**Exercise instructions**:
1) According to the post about sitting alone at lunch, what did the writer's friends do on the writer's birthday in middle school?
2) Continue the post about sitting alone at lunch from the point where it stops.

START Exercise text

I HATE IT I HATE IT I FUCKING HATE IT. I HATE SITTING ALONE AT LUNCH SO MUCH I HAD ONE YEAR OF HAPPINESS BUT NOW I'M BACK TO THIS SHIT. HAVING NOWHERE TO SIT BECAUSE ALL OF YOUR FRIENDS HAVE OTHER FRIENDS THAT THEY LIKE BETTER THAN YOU OR THEY HAVE FANCY UPPERCLASSMEN BOYFRIENDS WHO TAKE THEM PLACES. IT JUST REMINDS ME OF ALL OF MIDDLE SCHOOL. WHEN MY FRIENDS WOULD ABANDON ME ON MY FUCKING BIRTHDAY BECUAE THEY WANTED TO BE AWAY FROM ME. THIS SHIT FUCKING HURTS. I HATE SEEING ALL THE PEOPLE WALK PAST AND LOOK AT ME PITIFULLY. I HATE HAVING TO MAKE SMALL TALK WITH WHOEVER PITIES ME ENOUGH TO COME AND SIT NEXT TO ME.

I HATE SITTING ALONE AT LUNCH WITH A BURNING PASSION.

END Exercise text
START Records provided

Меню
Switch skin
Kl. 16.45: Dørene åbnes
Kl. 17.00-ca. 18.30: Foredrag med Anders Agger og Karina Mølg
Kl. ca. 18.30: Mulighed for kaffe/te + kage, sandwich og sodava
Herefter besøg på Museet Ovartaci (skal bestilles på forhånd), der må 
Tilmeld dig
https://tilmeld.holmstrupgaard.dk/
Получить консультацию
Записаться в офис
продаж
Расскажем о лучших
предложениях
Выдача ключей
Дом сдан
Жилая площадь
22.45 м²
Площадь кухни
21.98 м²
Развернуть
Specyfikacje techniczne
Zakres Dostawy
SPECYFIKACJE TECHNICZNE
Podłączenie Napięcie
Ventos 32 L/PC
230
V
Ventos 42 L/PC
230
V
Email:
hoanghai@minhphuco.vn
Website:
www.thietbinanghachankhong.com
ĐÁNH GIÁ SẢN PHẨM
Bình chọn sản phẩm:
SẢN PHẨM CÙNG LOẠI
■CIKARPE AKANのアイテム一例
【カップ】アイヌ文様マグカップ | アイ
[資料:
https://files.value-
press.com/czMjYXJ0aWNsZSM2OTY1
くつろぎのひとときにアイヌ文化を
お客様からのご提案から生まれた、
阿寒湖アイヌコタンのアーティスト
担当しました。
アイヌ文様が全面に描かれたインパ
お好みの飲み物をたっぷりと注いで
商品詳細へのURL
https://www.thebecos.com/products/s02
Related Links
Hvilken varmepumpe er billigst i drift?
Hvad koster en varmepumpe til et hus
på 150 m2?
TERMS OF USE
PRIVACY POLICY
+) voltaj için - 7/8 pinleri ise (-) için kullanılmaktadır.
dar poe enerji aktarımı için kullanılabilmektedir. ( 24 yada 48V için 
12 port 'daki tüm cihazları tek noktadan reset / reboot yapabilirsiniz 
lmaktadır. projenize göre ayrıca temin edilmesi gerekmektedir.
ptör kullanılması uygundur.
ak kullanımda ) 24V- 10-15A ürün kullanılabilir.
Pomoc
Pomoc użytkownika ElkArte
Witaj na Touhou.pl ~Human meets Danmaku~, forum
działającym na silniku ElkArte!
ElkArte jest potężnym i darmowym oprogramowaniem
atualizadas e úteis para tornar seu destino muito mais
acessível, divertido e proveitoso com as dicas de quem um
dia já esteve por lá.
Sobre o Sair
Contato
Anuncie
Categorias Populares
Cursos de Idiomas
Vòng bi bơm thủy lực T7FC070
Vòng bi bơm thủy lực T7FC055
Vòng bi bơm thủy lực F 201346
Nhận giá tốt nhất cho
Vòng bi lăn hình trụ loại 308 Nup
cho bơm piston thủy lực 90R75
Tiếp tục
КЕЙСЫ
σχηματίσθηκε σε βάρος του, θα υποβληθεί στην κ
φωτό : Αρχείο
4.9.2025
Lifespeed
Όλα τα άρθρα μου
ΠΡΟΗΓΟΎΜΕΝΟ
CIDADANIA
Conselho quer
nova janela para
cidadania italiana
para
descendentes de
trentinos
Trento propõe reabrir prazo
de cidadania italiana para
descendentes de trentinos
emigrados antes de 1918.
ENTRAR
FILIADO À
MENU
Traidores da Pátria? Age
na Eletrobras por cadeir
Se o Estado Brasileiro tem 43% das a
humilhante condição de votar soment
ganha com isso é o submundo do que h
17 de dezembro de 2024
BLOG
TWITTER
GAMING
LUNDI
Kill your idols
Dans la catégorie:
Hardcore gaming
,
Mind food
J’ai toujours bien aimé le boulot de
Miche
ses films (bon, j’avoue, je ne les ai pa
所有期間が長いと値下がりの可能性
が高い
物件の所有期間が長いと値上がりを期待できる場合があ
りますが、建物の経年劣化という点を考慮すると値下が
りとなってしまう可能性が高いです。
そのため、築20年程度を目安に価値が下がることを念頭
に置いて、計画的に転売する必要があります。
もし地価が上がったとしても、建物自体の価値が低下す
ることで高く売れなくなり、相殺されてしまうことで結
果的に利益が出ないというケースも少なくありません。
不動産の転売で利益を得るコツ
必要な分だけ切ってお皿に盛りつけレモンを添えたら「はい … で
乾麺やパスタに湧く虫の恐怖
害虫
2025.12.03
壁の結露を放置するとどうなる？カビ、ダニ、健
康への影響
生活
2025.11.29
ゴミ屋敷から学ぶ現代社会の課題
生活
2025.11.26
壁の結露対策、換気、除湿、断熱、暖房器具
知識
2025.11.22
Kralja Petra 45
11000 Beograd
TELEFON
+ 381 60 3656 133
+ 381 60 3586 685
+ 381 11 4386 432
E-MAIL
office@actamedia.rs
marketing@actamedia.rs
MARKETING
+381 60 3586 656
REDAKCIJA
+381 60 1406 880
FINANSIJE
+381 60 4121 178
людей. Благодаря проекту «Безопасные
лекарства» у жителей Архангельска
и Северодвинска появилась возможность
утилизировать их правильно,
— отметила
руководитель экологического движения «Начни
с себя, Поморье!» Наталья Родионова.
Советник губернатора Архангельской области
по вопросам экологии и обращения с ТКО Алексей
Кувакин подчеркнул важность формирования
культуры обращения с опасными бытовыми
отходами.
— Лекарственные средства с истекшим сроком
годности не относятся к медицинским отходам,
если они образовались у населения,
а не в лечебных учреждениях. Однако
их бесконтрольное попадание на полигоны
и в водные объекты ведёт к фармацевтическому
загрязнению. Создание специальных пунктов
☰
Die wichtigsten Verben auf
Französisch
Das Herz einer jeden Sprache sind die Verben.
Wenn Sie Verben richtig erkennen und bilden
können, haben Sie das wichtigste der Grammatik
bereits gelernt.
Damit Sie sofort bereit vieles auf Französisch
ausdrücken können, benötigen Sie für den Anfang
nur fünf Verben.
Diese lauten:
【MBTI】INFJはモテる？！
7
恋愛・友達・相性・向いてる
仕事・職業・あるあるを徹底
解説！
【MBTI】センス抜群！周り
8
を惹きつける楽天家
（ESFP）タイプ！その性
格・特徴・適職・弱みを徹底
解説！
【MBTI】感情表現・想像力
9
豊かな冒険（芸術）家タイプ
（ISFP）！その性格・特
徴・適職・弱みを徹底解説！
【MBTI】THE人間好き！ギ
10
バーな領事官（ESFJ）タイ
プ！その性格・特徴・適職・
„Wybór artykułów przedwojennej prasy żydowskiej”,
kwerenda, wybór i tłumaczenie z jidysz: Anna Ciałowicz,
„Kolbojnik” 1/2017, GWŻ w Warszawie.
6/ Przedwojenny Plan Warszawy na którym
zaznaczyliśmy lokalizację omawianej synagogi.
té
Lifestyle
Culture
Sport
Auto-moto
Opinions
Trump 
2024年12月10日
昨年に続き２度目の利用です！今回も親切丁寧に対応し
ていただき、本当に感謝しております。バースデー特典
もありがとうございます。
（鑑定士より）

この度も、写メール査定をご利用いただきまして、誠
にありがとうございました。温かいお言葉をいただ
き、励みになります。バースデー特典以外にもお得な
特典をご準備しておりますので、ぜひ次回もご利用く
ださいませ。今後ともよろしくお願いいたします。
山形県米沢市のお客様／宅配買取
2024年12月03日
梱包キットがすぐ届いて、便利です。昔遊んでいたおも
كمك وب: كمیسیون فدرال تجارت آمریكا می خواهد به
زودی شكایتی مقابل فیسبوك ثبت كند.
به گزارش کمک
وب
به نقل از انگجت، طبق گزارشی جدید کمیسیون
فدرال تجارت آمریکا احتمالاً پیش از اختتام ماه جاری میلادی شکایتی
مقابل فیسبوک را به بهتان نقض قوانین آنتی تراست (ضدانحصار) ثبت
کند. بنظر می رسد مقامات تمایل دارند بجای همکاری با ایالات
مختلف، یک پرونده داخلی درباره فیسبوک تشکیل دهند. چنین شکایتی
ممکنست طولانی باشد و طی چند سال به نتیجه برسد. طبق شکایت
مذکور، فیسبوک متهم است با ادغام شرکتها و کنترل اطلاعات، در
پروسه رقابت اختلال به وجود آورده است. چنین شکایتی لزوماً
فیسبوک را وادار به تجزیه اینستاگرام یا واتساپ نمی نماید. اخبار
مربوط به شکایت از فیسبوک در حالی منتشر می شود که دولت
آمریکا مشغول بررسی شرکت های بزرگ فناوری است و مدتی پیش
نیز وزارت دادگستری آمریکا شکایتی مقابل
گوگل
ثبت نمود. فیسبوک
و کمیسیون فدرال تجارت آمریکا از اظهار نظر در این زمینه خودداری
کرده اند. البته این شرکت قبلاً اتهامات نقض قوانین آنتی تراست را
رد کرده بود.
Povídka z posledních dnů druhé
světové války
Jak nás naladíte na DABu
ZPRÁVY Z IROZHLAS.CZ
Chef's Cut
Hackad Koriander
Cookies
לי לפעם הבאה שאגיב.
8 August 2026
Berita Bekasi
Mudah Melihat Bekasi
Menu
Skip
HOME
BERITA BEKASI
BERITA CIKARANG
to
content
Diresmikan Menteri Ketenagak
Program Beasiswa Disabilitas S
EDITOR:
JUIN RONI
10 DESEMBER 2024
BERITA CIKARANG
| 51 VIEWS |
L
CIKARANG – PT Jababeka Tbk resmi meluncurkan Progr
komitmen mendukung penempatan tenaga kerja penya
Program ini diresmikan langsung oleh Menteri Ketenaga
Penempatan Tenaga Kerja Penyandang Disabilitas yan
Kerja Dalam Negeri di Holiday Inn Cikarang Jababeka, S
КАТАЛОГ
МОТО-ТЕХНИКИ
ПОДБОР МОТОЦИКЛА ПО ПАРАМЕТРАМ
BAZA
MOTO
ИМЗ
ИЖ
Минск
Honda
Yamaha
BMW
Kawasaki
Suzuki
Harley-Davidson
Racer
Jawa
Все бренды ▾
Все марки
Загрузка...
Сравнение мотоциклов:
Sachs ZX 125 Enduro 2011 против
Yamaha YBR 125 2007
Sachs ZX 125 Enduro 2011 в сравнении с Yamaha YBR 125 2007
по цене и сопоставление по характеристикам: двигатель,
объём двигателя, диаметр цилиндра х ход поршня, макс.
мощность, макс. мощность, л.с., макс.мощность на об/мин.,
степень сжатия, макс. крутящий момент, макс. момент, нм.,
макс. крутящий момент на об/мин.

END Records provided

**Results**:
1) They abandoned the writer because they wanted to be away from the writer.

2)
it's fine if it's just once. but lately it hasn't been! it's become a daily thing. because nugget goes off with her boyfriend and yeah they invite me to sit with them sometimes but then i just feel like i'm intruding. dawn is always with her other friends and i don't know any of them enough to sit there and again i just feel like i'm intruding. my two upperclassmen friends have started to go somewhere else so i have no one. it's just me. just like it was all of sixth grade. and all of seventh grade. and all of eigth grade.


it may not seem like a huge deal but to me it is. it doesn't matter that i have friends, it doesn't fucking matter. what matters is that i'm tired of being second in everyone's life! it hurts!! it fucking hurts!!

i'm so goddamn tired of people forgetting about me when they throw parties. i'm tired of people cancelling plans with me to hang out with other people. i'm tired of people never caring about me enough to ask what's wrong when somethings clearly wrong.  i'm just so fucking tired of being so alone all the time.

god this is making me just want to fucking die.

I. HATE. SITTING. ALONE. AT. LUNCH.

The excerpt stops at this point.